Why let mining companies rip up public land like it’s 1872? – by Tim Palmer and Char Miler (Los Angeles Times – April 12, 2019)

https://www.latimes.com/

Photographer and writer Tim Palmer is the author of 19 books about rivers, including “Field Guide to California Rivers.” Char Miller teaches environmental history at Pomona College and is author of “Not So Golden State: Sustainability vs. the California Dream.”

What if communications today were governed by a law passed before the telephone was invented? Or if transportation were guided by federal policy made before there were cars?

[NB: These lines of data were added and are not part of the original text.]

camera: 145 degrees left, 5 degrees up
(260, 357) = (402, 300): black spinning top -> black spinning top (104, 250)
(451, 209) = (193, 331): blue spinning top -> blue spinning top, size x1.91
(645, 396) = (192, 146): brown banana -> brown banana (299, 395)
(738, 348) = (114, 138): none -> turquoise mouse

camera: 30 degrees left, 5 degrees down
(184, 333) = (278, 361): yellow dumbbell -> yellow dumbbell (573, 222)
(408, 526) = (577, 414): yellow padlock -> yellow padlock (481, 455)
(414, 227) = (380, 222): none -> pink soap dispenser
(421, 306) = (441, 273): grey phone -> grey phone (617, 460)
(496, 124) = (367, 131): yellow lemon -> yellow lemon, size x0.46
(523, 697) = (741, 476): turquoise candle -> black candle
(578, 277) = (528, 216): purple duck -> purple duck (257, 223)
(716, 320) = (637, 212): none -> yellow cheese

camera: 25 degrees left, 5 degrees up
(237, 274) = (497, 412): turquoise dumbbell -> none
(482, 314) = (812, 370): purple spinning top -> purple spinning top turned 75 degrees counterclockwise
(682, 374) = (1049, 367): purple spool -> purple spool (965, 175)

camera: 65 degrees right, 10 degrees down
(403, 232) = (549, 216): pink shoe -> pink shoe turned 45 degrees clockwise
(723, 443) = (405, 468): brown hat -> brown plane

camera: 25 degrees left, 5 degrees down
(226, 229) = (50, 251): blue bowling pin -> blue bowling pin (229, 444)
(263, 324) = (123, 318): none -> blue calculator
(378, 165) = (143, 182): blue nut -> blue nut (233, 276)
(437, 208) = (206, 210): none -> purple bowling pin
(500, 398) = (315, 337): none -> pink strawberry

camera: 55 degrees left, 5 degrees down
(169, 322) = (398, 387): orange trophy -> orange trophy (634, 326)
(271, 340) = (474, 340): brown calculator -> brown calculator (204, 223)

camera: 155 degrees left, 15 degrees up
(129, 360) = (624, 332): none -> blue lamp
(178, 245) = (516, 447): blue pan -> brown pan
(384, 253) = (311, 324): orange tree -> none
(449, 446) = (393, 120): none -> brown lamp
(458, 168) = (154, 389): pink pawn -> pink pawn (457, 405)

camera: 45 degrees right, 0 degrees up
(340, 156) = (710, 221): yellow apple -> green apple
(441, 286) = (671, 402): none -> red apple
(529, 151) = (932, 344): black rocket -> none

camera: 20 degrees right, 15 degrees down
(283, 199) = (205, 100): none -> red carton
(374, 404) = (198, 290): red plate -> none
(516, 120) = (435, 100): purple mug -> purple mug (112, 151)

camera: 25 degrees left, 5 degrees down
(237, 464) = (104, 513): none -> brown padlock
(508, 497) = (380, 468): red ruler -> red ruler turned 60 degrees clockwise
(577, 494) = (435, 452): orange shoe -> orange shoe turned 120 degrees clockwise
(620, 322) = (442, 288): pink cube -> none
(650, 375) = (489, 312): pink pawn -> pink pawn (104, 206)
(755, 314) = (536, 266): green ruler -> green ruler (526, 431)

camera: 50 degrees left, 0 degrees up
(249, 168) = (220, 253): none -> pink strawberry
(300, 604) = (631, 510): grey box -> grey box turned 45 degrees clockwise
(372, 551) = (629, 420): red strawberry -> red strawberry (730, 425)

That’s exactly the type of anachronism in play regarding America’s key law governing the extraction of hard-rock minerals, such as gold, silver and copper, on public land. The Mining Act of 1872, which President Ulysses S. Grant signed, still sanctions destructive practices on what amounts to one-third of the country’s acreage and 46% of California’s.

It can create toxic plumes and moonscape rubble in national forests, national monuments and Bureau of Land Management holdings that many regard as their favorite places on Earth. That’s one reason why pressure is mounting to change this antiquated 19th century legislation.

Congress passed the Mining Act when sourdoughs were swinging pickaxes, and it remains largely intact even though grizzled prospectors chipping away at their claims have been replaced by equipment six stories tall that can decapitate a mountaintop in a few days.

Regulations that govern “resource extraction” in the form of gravel pits, coal mines and oil and gas wells have been updated, and mining has been effectively stopped in national parks, but no such changes have occurred for hard-rock mining on other public lands. Instead, the 1872 law binds us to mistakes that have been clear for years.